Problem description: Reproduce the records from the line containing "TRIMITE MESAJ" through the line containing "sföretaget Bigro sysselsätter", both lines included, and leave the pictures out of your answer.
##### Raw data
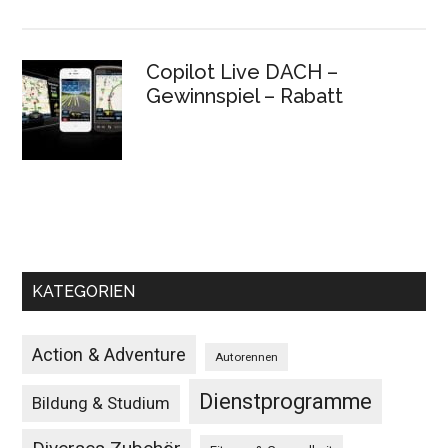
Copilot Live DACH –
Gewinnspiel – Rabatt
KATEGORIEN
Action & Adventure
Autorennen
Dienstprogramme
Bildung & Studium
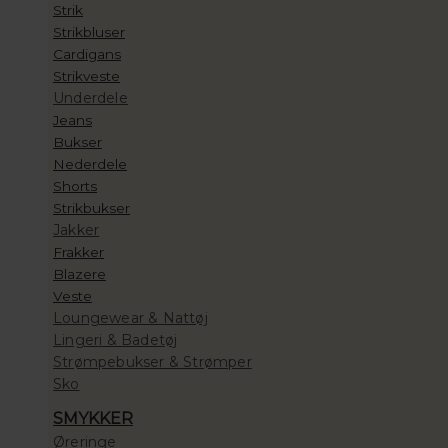
Strik
Strikbluser
Cardigans
Strikveste
Underdele
Jeans
Bukser
Nederdele
Shorts
Strikbukser
Jakker
Frakker
Blazere
Veste
Loungewear & Nattøj
Lingeri & Badetøj
Strømpebukser & Strømper
Sko
SMYKKER
Øreringe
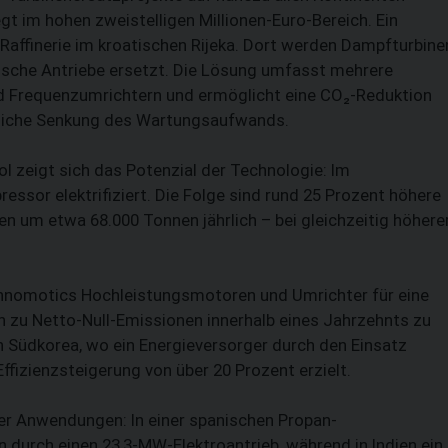
t im hohen zweistelligen Millionen-Euro-Bereich. Ein
-Raffinerie im kroatischen Rijeka. Dort werden Dampfturbine
rische Antriebe ersetzt. Die Lösung umfasst mehrere
 Frequenzumrichtern und ermöglicht eine CO₂-Reduktion
tliche Senkung des Wartungsaufwands.
 zeigt sich das Potenzial der Technologie: Im
essor elektrifiziert. Die Folge sind rund 25 Prozent höhere
en um etwa 68.000 Tonnen jährlich – bei gleichzeitig höhere
 Innomotics Hochleistungsmotoren und Umrichter für eine
in zu Netto-Null-Emissionen innerhalb eines Jahrzehnts zu
in Südkorea, wo ein Energieversorger durch den Einsatz
ffizienzsteigerung von über 20 Prozent erzielt.
der Anwendungen: In einer spanischen Propan-
 durch einen 23,3-MW-Elektroantrieb, während in Indien ein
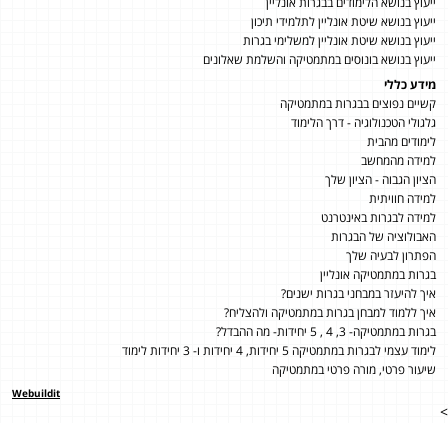
ייעוץ בנושא הלימודים בבגרות אונליין
ייעוץ בנושא שיטת אונליין לתלמידי תיכון
ייעוץ בנושא שיטת אונליין למשלימי בגרות
ייעוץ בנושא בונוסים במתמטיקה והשלמת שאלונים
מידע כללי
קשיים נפוצים בבגרות במתמטיקה
גלגולי הטכנולוגיה - דרך הלימוד
לימודים מהבית
למידה מהמחשב
הציון הגבוה - הציון שלך
למידה חוויתית
למידה לבגרות באינטרנט
האבולוציה של הבגרות
הפתרון לבעיה שלך
בגרות במתמטיקה אונליין
איך להיעזר במבחני בגרות ישנים?
איך ללמוד למבחן בגרות במתמטיקה ולהצליח?
בגרות במתמטיקה- 3, 4 , 5 יחידות- מה ההבדל?
לימוד עצמי לבגרות במתמטיקה 5 יחידות, 4 יחידות ו- 3 יחידות לימוד
שיעור פרטי, מורה פרטי במתמטיקה
Webuildit
>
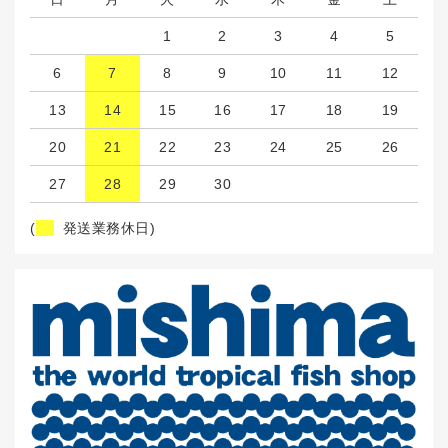
1
2
3
4
5
6
7
8
9
10
11
12
13
14
15
16
17
18
19
20
21
22
23
24
25
26
27
28
29
30
(
発送業務休日)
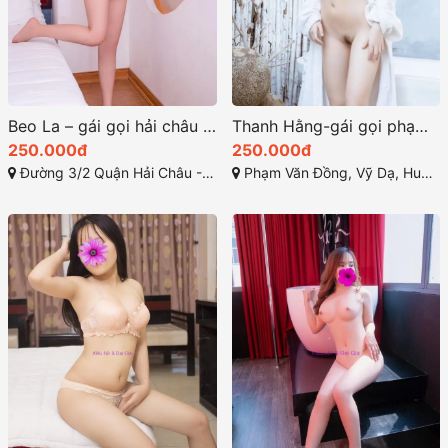
Beo La – gái gọi hải châu giá rẽ nhưng rất mượt
Thanh Hằng-gái gọi phạm văn đồng huế nước nôi đầm đìa
250.000đ
250.000đ
Đường 3/2 Quận Hải Châu - Đà Nẵng
Phạm Văn Đồng, Vỹ Dạ, Huế, Thừa Thiên Huế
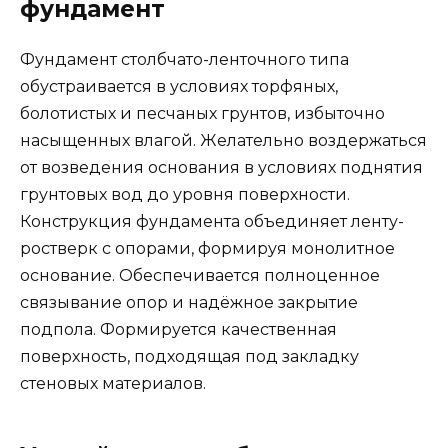
фундамент
Фундамент столбчато-ленточного типа
обустраивается в условиях торфяных,
болотистых и песчаных грунтов, избыточно
насыщенных влагой. Желательно воздержаться
от возведения основания в условиях поднятия
грунтовых вод до уровня поверхности.
Конструкция фундамента объединяет ленту-
ростверк с опорами, формируя монолитное
основание. Обеспечивается полноценное
связывание опор и надёжное закрытие
подпола. Формируется качественная
поверхность, подходящая под закладку
стеновых материалов.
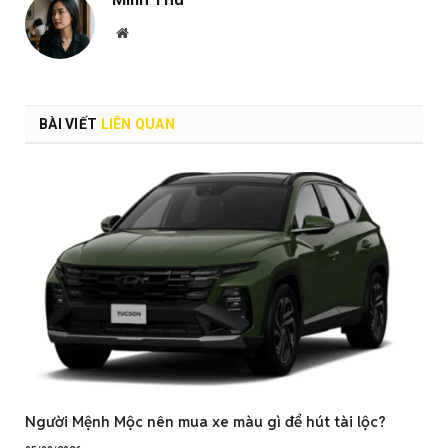
Website
BÀI VIẾT
LIÊN QUAN
Người Mệnh Mộc nên mua xe màu gì để hút tài lộc?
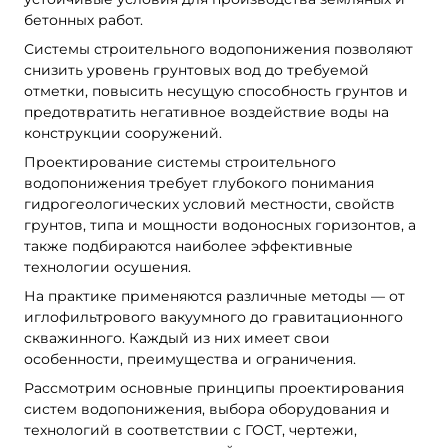
бетонных работ.
Системы строительного водопонижения позволяют
снизить уровень грунтовых вод до требуемой
отметки, повысить несущую способность грунтов и
предотвратить негативное воздействие воды на
конструкции сооружений.
Проектирование системы строительного
водопонижения требует глубокого понимания
гидрогеологических условий местности, свойств
грунтов, типа и мощности водоносных горизонтов, а
также подбираются наиболее эффективные
технологии осушения.
На практике применяются различные методы — от
иглофильтрового вакуумного до гравитационного
скважинного. Каждый из них имеет свои
особенности, преимущества и ограничения.
Рассмотрим основные принципы проектирования
систем водопонижения, выбора оборудования и
технологий в соответствии с ГОСТ, чертежи,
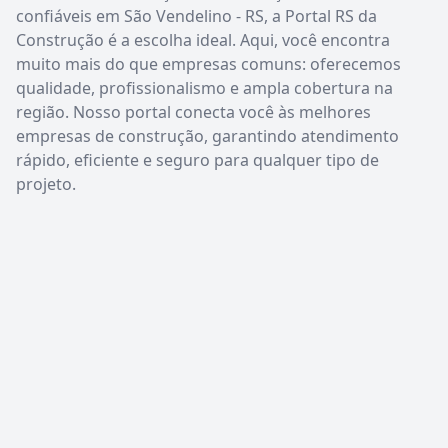
confiáveis em São Vendelino - RS, a Portal RS da
Construção é a escolha ideal. Aqui, você encontra
muito mais do que empresas comuns: oferecemos
qualidade, profissionalismo e ampla cobertura na
região. Nosso portal conecta você às melhores
empresas de construção, garantindo atendimento
rápido, eficiente e seguro para qualquer tipo de
projeto.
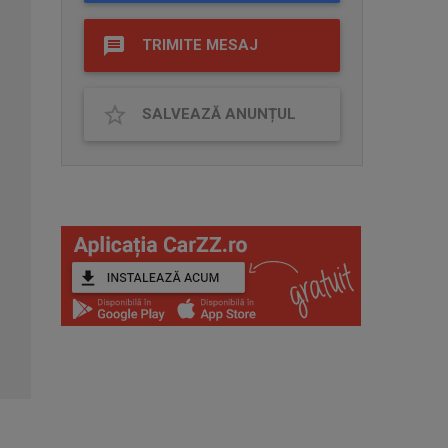
TRIMITE MESAJ
SALVEAZĂ ANUNȚUL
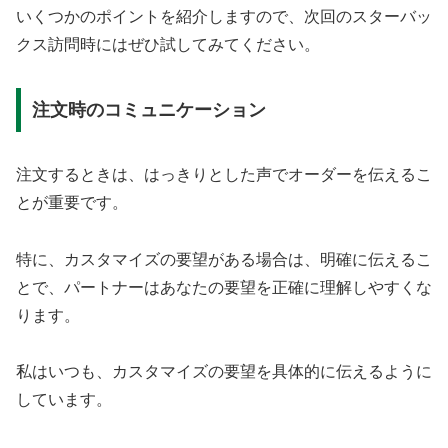
いくつかのポイントを紹介しますので、次回のスターバッ
クス訪問時にはぜひ試してみてください。
注文時のコミュニケーション
注文するときは、はっきりとした声でオーダーを伝えるこ
とが重要です。
特に、カスタマイズの要望がある場合は、明確に伝えるこ
とで、パートナーはあなたの要望を正確に理解しやすくな
ります。
私はいつも、カスタマイズの要望を具体的に伝えるように
しています。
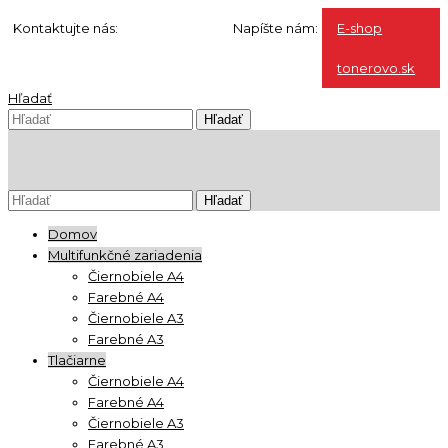
Kontaktujte nás:
0904 500 240
Napíšte nám:
E-shop
info@ho-st.sk
tonerovo.sk
Hľadať
Domov
Multifunkčné zariadenia
Čiernobiele A4
Farebné A4
Čiernobiele A3
Farebné A3
Tlačiarne
Čiernobiele A4
Farebné A4
Čiernobiele A3
Farebné A3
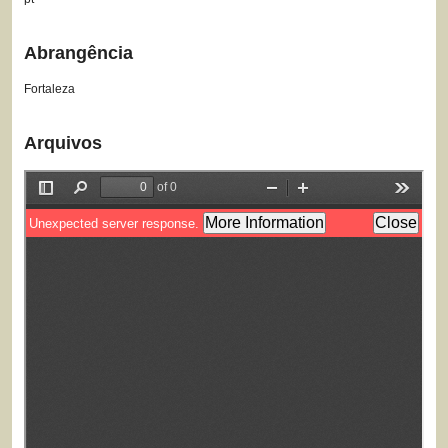
Abrangência
Fortaleza
Arquivos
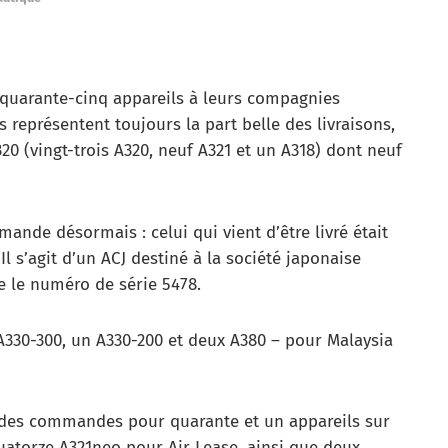
s quarante-cinq appareils à leurs compagnies
 représentent toujours la part belle des livraisons,
20 (vingt-trois A320, neuf A321 et un A318) dont neuf
nde désormais : celui qui vient d’être livré était
 s’agit d’un ACJ destiné à la société japonaise
e le numéro de série 5478.
A330-300, un A330-200 et deux A380 – pour Malaysia
é des commandes pour quarante et un appareils sur
quatorze A321neo pour Air Lease, ainsi que deux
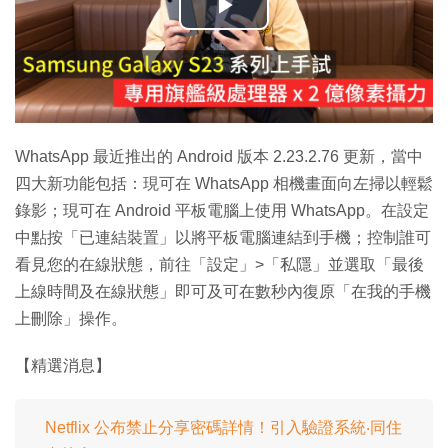
播
放
影
片
WhatsApp 最近推出的 Android 版本 2.23.2.76 更新，當中
四大新功能包括：現可在 WhatsApp 相機畫面向左掃以輕鬆
錄影；現可在 Android 平板電腦上使用 WhatsApp。在設定
中點按「已連結裝置」以將平板電腦連結到手機；控制誰可
看見您的在線狀態，前往「設定」>「私隱」並選取「最後
上線時間及在線狀態」即可及可在數秒內復原「在我的手機
上刪除」操作。
【精選消息】
Netflix 公布禁止分享密碼詳情！引入驗證系統‧同住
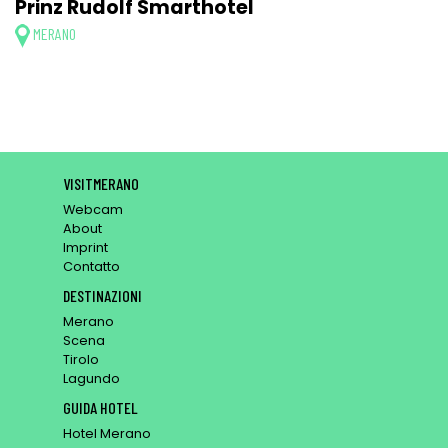
Prinz Rudolf Smarthotel
MERANO
VISITMERANO
Webcam
About
Imprint
Contatto
DESTINAZIONI
Merano
Scena
Tirolo
Lagundo
GUIDA HOTEL
Hotel Merano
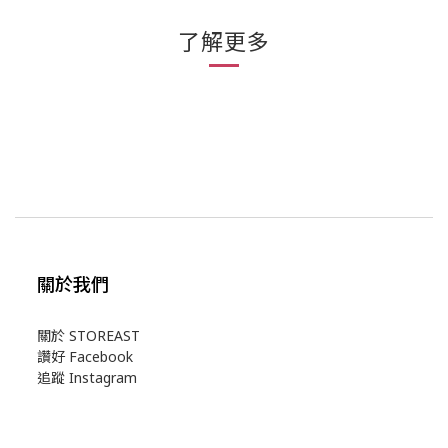
了解更多
關於我們
關於 STOREAST
讚好 Facebook
追蹤 Instagram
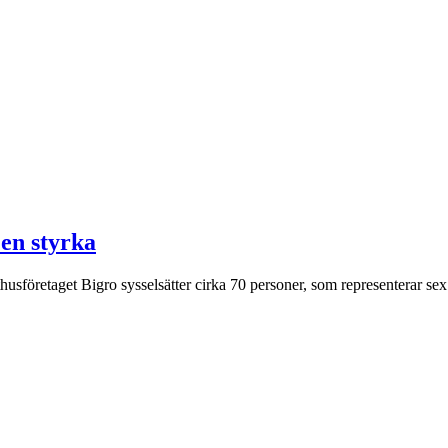
 en styrka
sföretaget Bigro sysselsätter cirka 70 personer, som representerar sex o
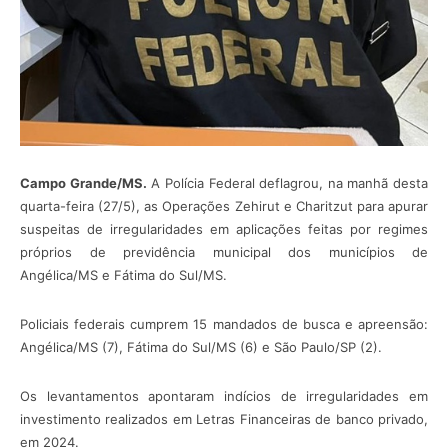
Campo Grande/MS.
A Polícia Federal deflagrou, na manhã desta
quarta-feira (27/5), as Operações Zehirut e Charitzut para apurar
suspeitas de irregularidades em aplicações feitas por regimes
próprios de previdência municipal dos municípios de
Angélica/MS e Fátima do Sul/MS.
Policiais federais cumprem 15 mandados de busca e apreensão:
Angélica/MS (7), Fátima do Sul/MS (6) e São Paulo/SP (2).
Os levantamentos apontaram indícios de irregularidades em
investimento realizados em Letras Financeiras de banco privado,
em 2024.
##########
Answer to this problem:
TRIMITE MESAJ
SALVEAZĂ ANUNȚUL
いくつかのポイントを紹介しますので、次回のスターバッ
クス訪問時にはぜひ試してみてください。
注文時のコミュニケーション
注文するときは、はっきりとした声でオーダーを伝えるこ
とが重要です。
特に、カスタマイズの要望がある場合は、明確に伝えるこ
とで、パートナーはあなたの要望を正確に理解しやすくな
ります。
私はいつも、カスタマイズの要望を具体的に伝えるように
しています。
Kontaktujte nás:
0904 500 240
Napíšte nám:
E-shop
info@ho-st.sk
tonerovo.sk
Hľadať
Domov
Multifunkčné zariadenia
Čiernobiele A4
Farebné A4
Čiernobiele A3
Farebné A3
Tlačiarne
Čiernobiele A4
Farebné A4
Čiernobiele A3
Farebné A3
Abrangência
Fortaleza
Arquivos
s quarante-cinq appareils à leurs compagnies
 représentent toujours la part belle des livraisons,
20 (vingt-trois A320, neuf A321 et un A318) dont neuf
nde désormais : celui qui vient d’être livré était
 s’agit d’un ACJ destiné à la société japonaise
e le numéro de série 5478.
A330-300, un A330-200 et deux A380 – pour Malaysia
é des commandes pour quarante et un appareils sur
quatorze A321neo pour Air Lease, ainsi que deux
播
放
影
片
WhatsApp 最近推出的 Android 版本 2.23.2.76 更新，當中
四大新功能包括：現可在 WhatsApp 相機畫面向左掃以輕鬆
錄影；現可在 Android 平板電腦上使用 WhatsApp。在設定
中點按「已連結裝置」以將平板電腦連結到手機；控制誰可
看見您的在線狀態，前往「設定」>「私隱」並選取「最後
上線時間及在線狀態」即可及可在數秒內復原「在我的手機
上刪除」操作。
【精選消息】
Netflix 公布禁止分享密碼詳情！引入驗證系統‧同住
Prinz Rudolf Smarthotel
MERANO
VISITMERANO
Webcam
About
Imprint
Contatto
DESTINAZIONI
Merano
Scena
Tirolo
Lagundo
GUIDA HOTEL
Hotel Merano
了解更多
關於我們
關於 STOREAST
讚好 Facebook
追蹤 Instagram
 en styrka
sföretaget Bigro sysselsätter cirka 70 personer, som representerar sex o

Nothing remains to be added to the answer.